- _Work instruction_: Going through the entries below, count each line containing the word "Firearm". Report the number only.

- _Material shown_:
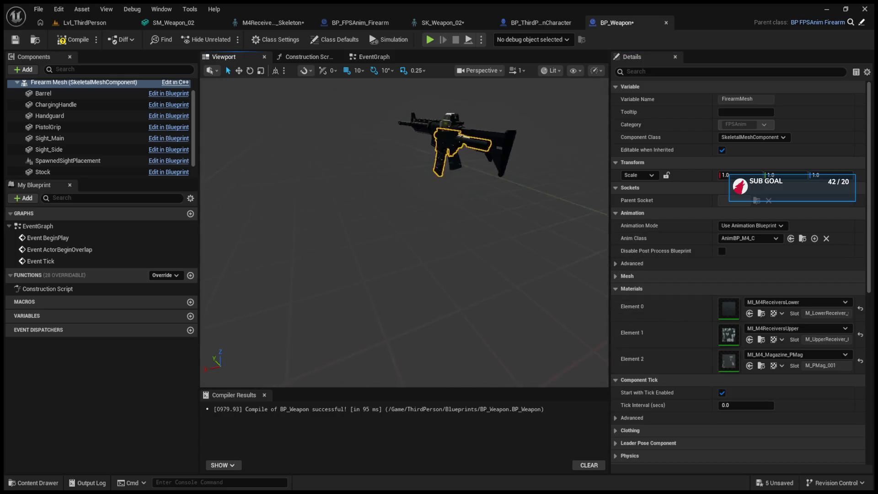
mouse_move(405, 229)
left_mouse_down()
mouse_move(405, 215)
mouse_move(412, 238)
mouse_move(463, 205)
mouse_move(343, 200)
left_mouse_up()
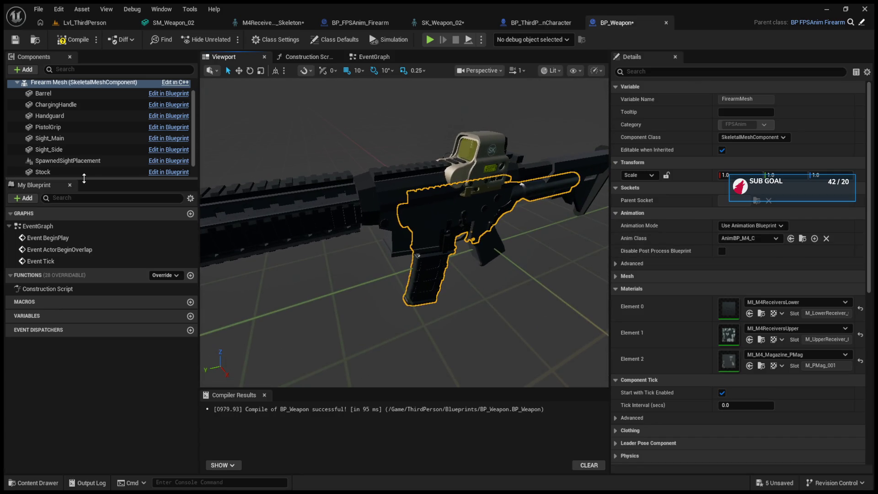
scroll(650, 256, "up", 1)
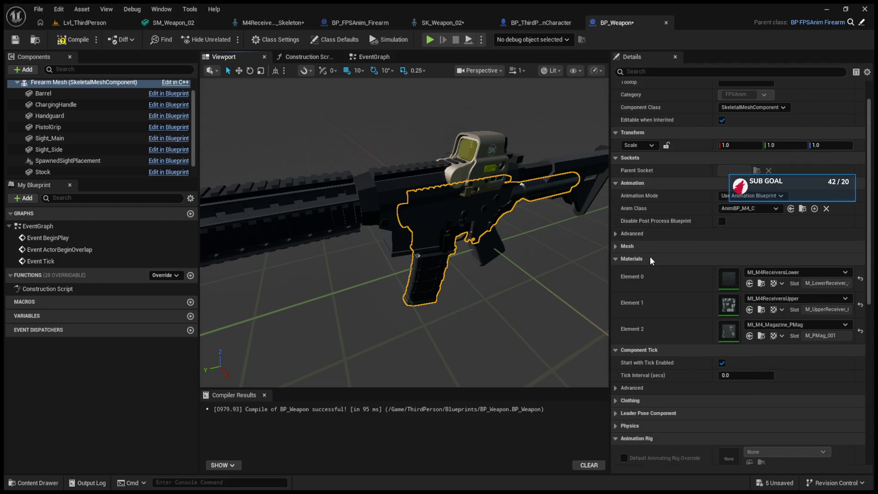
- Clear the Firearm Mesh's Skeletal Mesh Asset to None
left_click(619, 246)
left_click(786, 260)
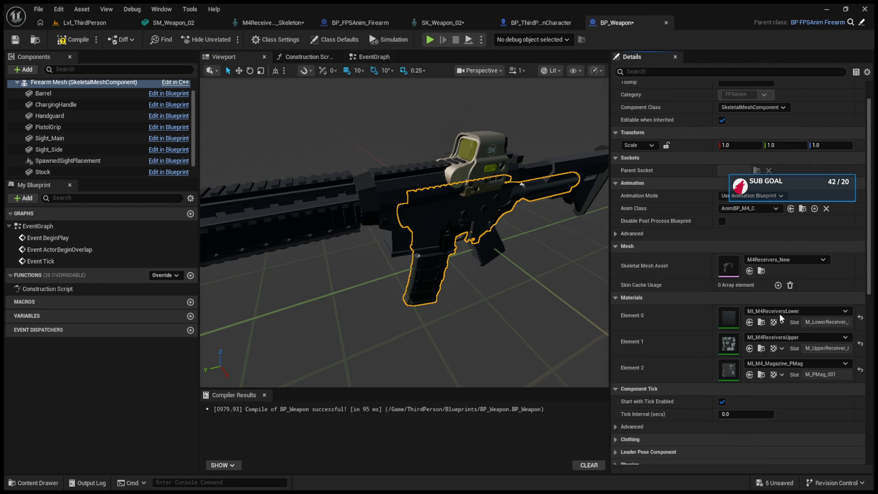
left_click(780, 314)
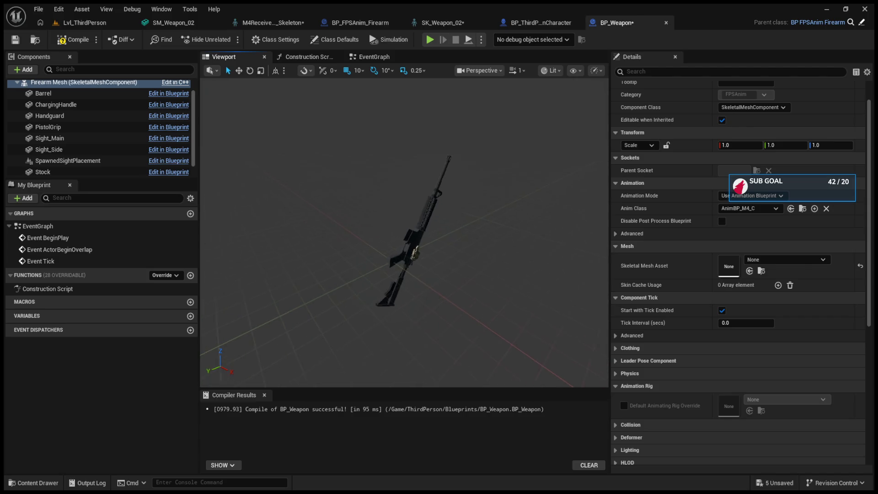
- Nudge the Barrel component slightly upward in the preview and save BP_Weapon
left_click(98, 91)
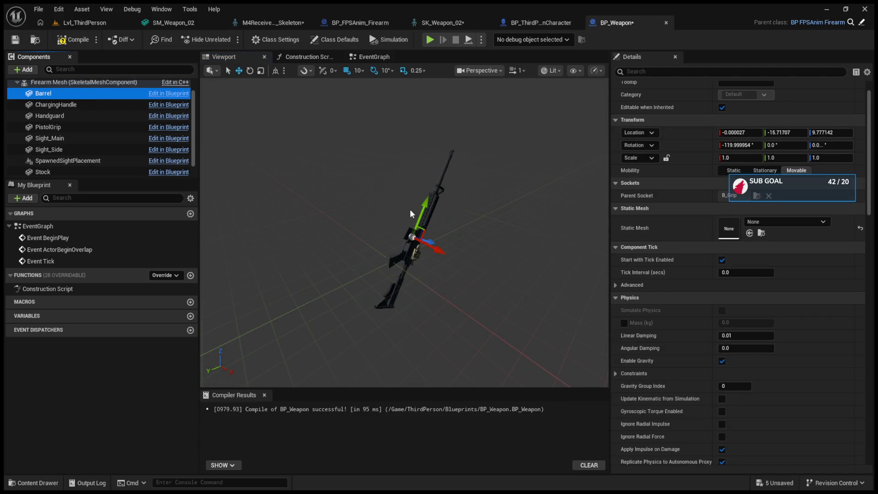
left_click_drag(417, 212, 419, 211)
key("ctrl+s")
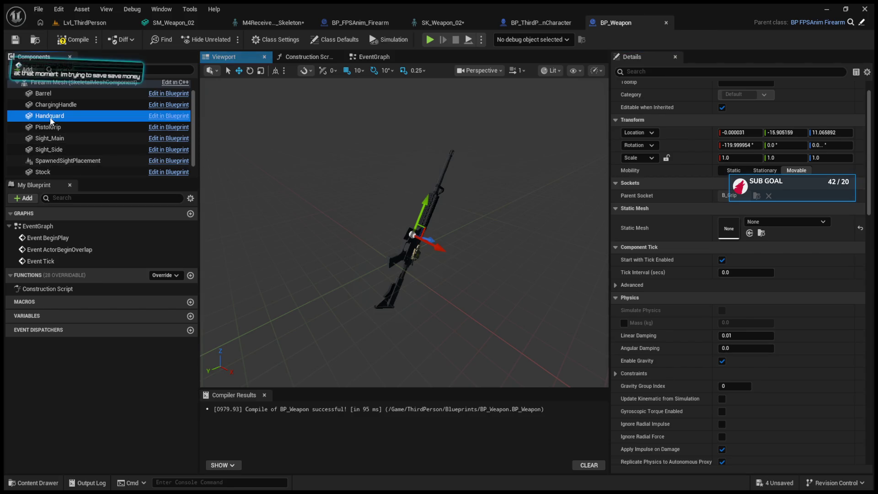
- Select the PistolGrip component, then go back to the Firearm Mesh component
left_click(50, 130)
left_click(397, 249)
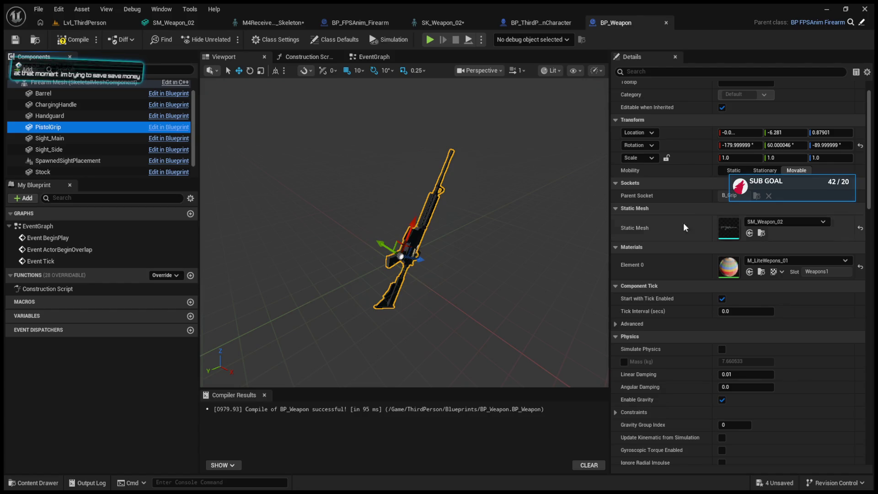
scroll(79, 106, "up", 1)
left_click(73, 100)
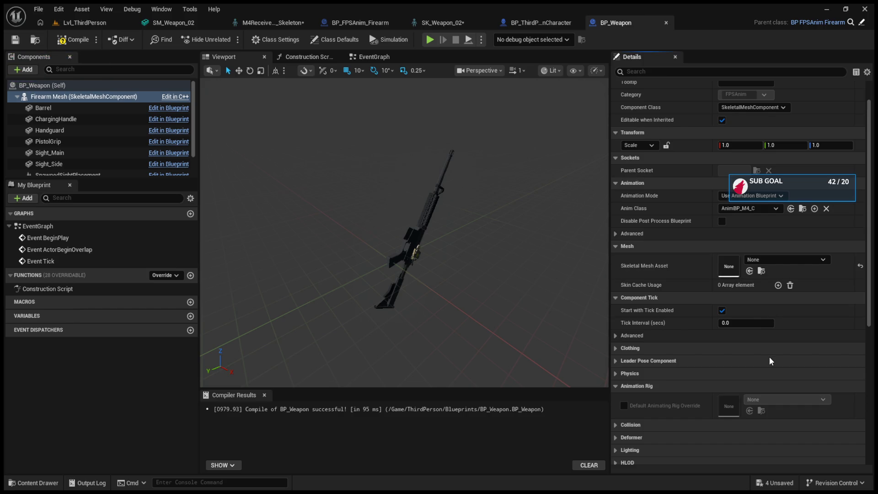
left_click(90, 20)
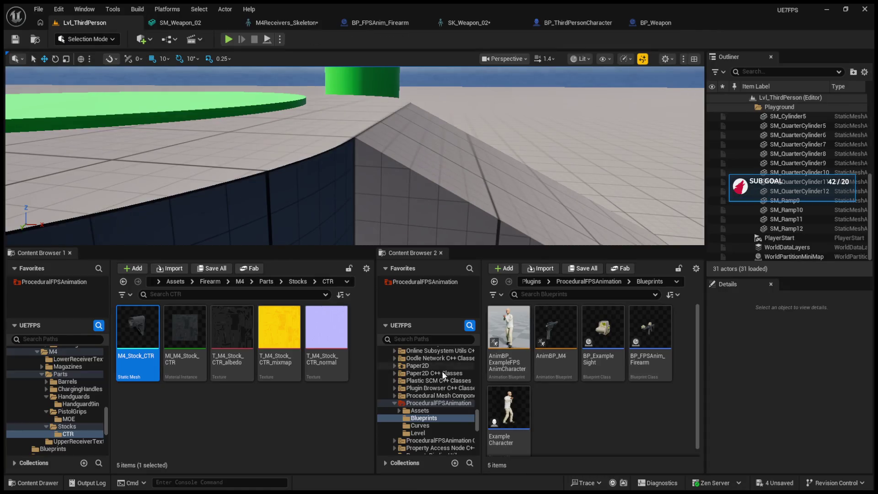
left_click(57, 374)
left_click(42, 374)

- _Written reply_: 2